• AIM OF THE TASK:
Copy the rows below verbatim, leaving out the pictures.

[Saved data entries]
-=-=-=-=-

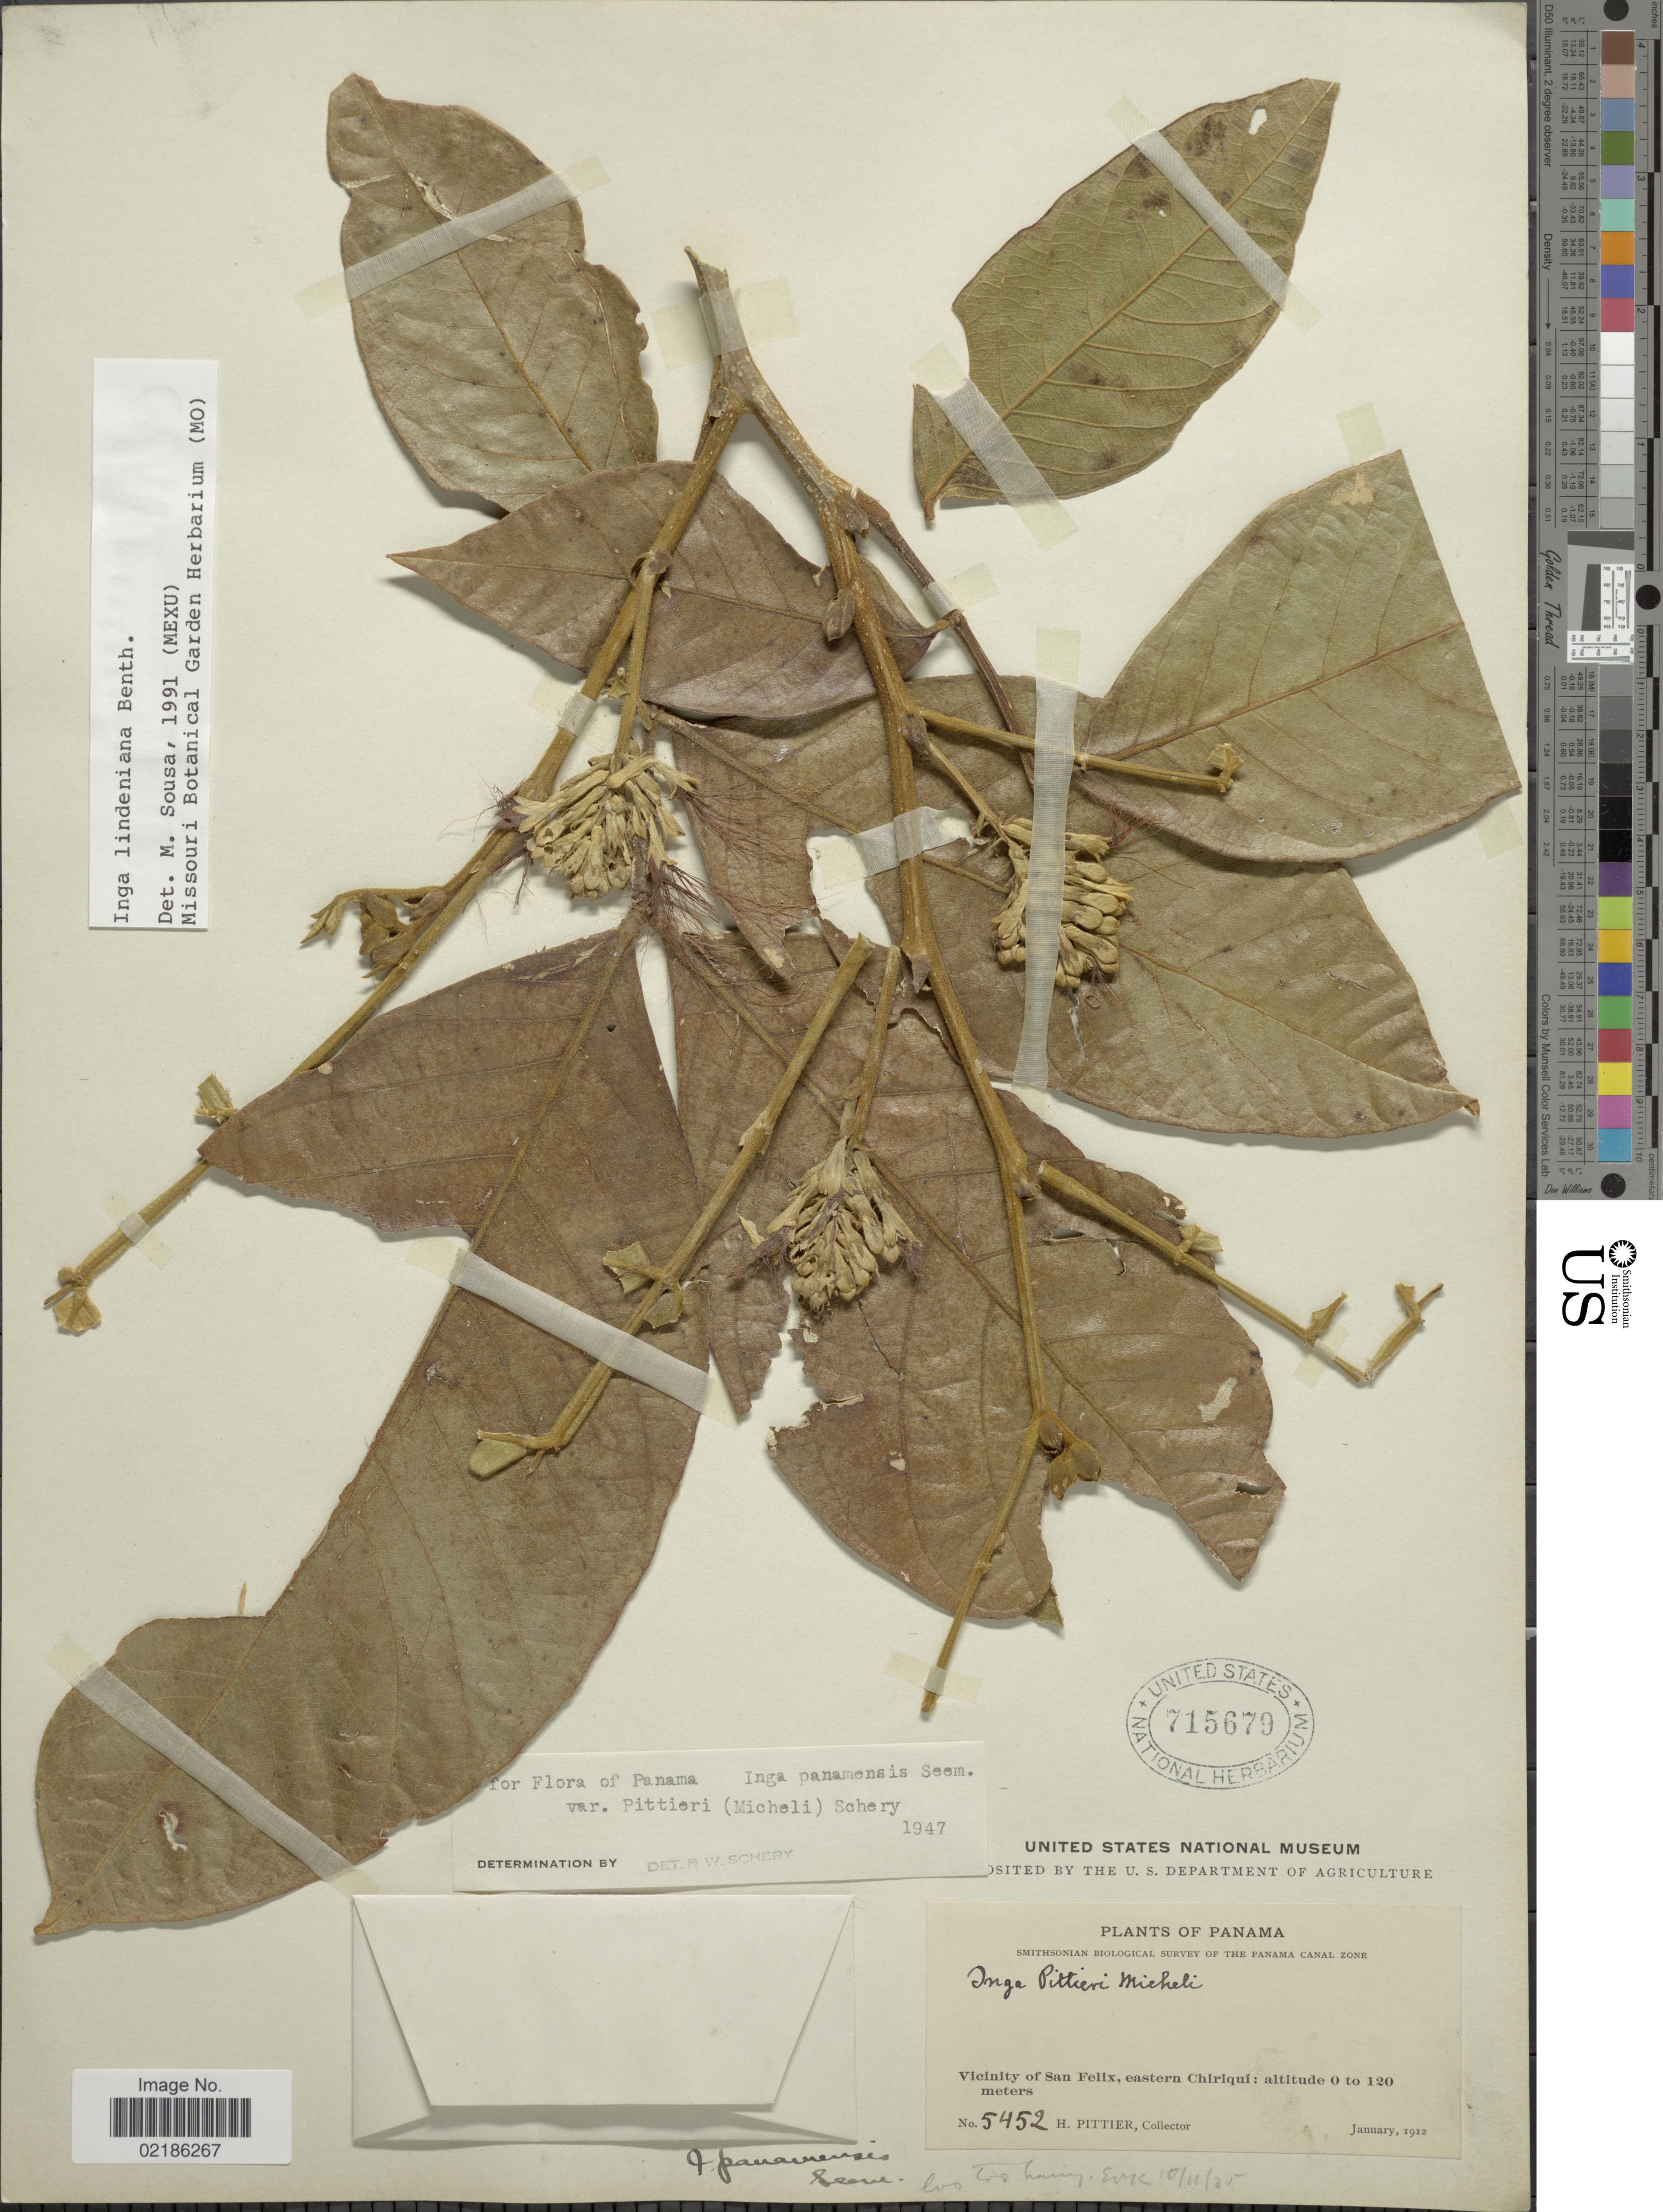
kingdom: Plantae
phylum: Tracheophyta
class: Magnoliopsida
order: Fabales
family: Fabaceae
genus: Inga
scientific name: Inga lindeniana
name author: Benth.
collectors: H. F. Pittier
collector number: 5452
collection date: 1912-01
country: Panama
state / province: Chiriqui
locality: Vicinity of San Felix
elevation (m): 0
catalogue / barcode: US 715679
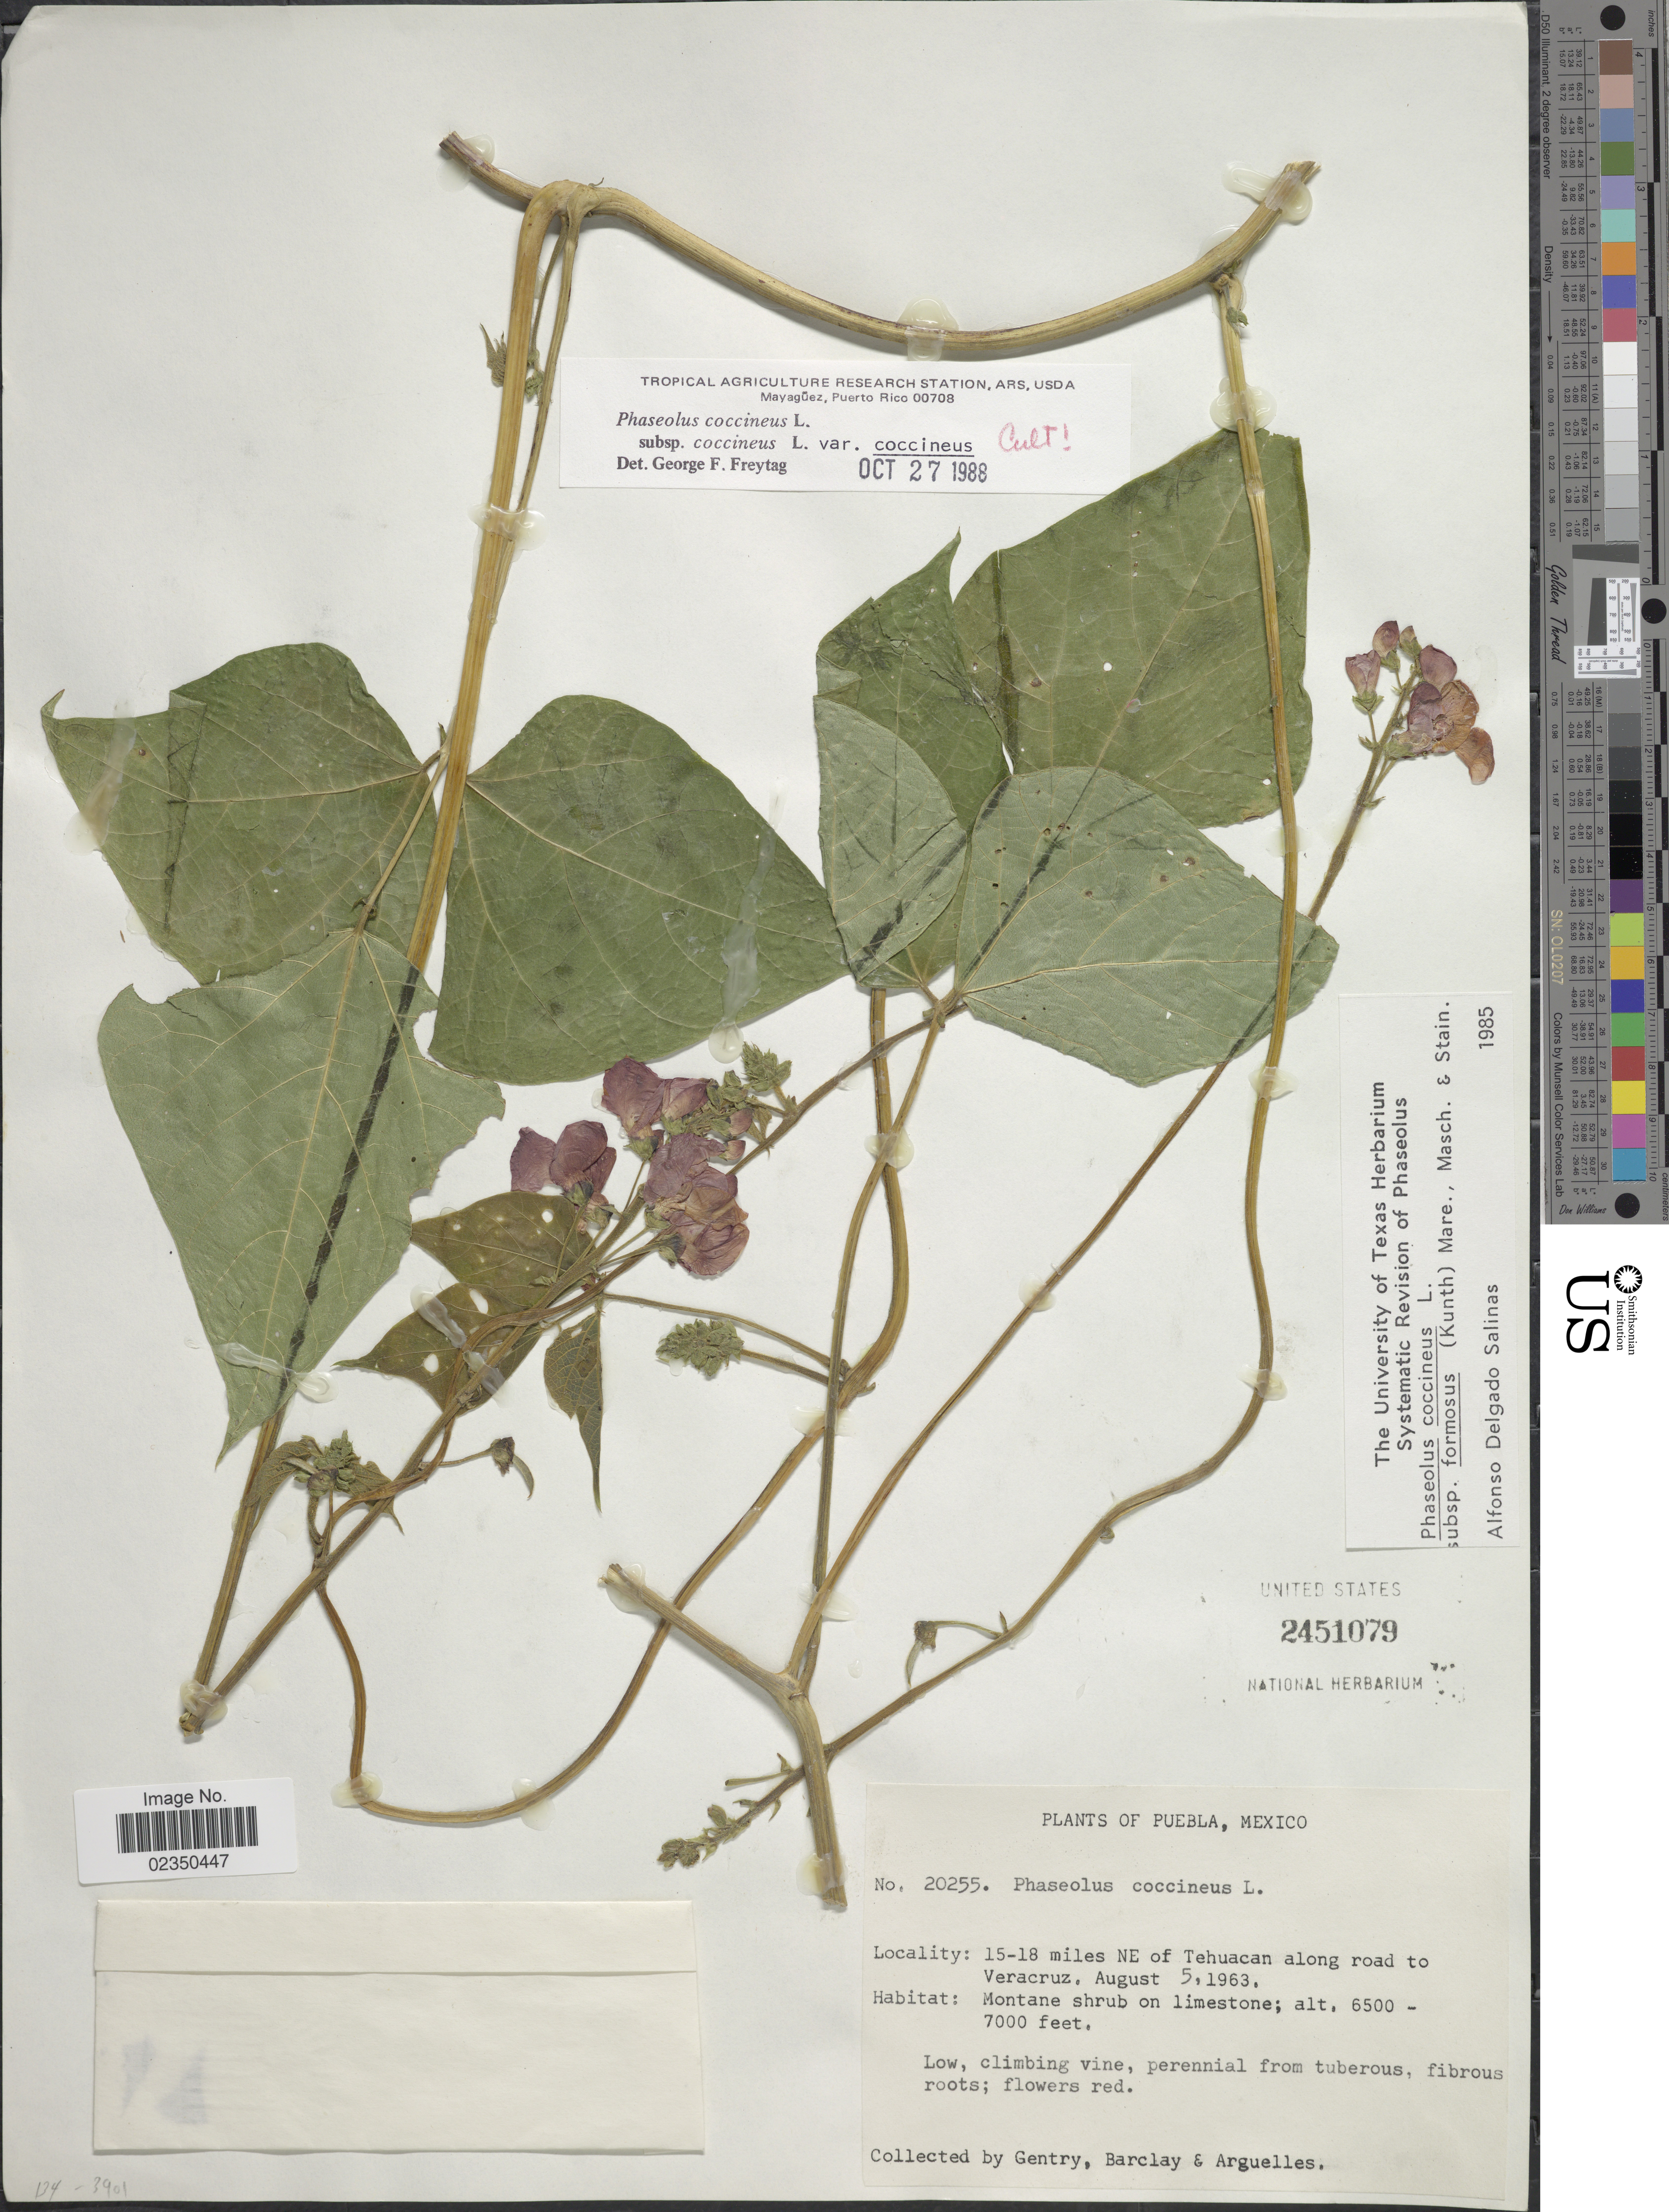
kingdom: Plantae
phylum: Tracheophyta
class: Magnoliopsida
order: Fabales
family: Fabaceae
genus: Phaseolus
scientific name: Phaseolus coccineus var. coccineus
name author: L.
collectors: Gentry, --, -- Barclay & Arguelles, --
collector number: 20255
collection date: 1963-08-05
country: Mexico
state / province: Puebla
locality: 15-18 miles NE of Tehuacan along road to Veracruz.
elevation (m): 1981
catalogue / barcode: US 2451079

-=-=-=-=-

• THE OUTPUT:
kingdom: Plantae
phylum: Tracheophyta
class: Magnoliopsida
order: Fabales
family: Fabaceae
genus: Inga
scientific name: Inga lindeniana
name author: Benth.
collectors: H. F. Pittier
collector number: 5452
collection date: 1912-01
country: Panama
state / province: Chiriqui
locality: Vicinity of San Felix
elevation (m): 0
catalogue / barcode: US 715679
kingdom: Plantae
phylum: Tracheophyta
class: Magnoliopsida
order: Fabales
family: Fabaceae
genus: Phaseolus
scientific name: Phaseolus coccineus var. coccineus
name author: L.
collectors: Gentry, --, -- Barclay & Arguelles, --
collector number: 20255
collection date: 1963-08-05
country: Mexico
state / province: Puebla
locality: 15-18 miles NE of Tehuacan along road to Veracruz.
elevation (m): 1981
catalogue / barcode: US 2451079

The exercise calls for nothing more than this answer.